Reading text
Material facts and Procedural history
The chain of events which brought this case before the Court of Appeal began in 2001 when the appellant suffered minor injuries to his teeth while working. He was referred to the respondent, a dental surgeon. The respondent conducted extensive and unnecessary treatments over 53 consultations at a cost of $73,640 which was borne by the workplace insurer. The appellant litigated against the dentist in the Supreme Court for negligence and trespass to person, seeking exemplary damages.
However, the trial judge found in favour of the defendant who admitted liability for negligence only and applied the Civil Liability Act, awarding damages totalling $1,388,615.20 and no exemplary damages were given. This appeal was made with the admission that the dentist has committed an ‘intentional’ tort and thus the Act does not apply, leaving the court free to award exemplary damages.

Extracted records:
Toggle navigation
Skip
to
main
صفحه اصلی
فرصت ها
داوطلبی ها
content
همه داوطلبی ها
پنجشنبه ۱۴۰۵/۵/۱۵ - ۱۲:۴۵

* * *

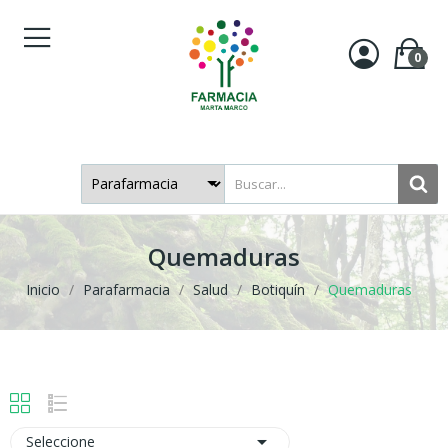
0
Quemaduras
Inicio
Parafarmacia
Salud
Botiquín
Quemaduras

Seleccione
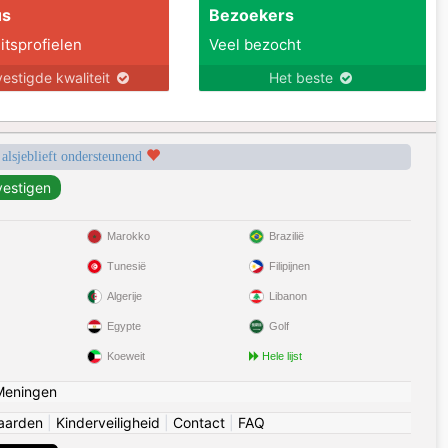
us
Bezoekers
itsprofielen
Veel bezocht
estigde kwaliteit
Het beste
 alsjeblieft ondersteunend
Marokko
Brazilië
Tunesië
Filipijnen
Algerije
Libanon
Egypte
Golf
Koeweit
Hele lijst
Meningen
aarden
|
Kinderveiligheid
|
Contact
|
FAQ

Tasks for this exercise
#1 Restate the paragraph of the case summary that begins "The chain of events" as a short bulleted list that keeps its main facts.
#2 Quote the passage of the case summary that starts with the words containing "However, the trial" and ends with "award exemplary damages.".
Work only from the case summary and not from the records.

Solutions for each task
#1
- In 2001 the appellant suffered minor injuries to his teeth while working.
- He was referred to the respondent, a dental surgeon.
- The respondent carried out extensive and unnecessary treatments over 53 consultations, costing $73,640, which the workplace insurer paid.
- The appellant sued the dentist in the Supreme Court for negligence and trespass to person, seeking exemplary damages.

#2
However, the trial judge found in favour of the defendant who admitted liability for negligence only and applied the Civil Liability Act, awarding damages totalling $1,388,615.20 and no exemplary damages were given. This appeal was made with the admission that the dentist has committed an ‘intentional’ tort and thus the Act does not apply, leaving the court free to award exemplary damages.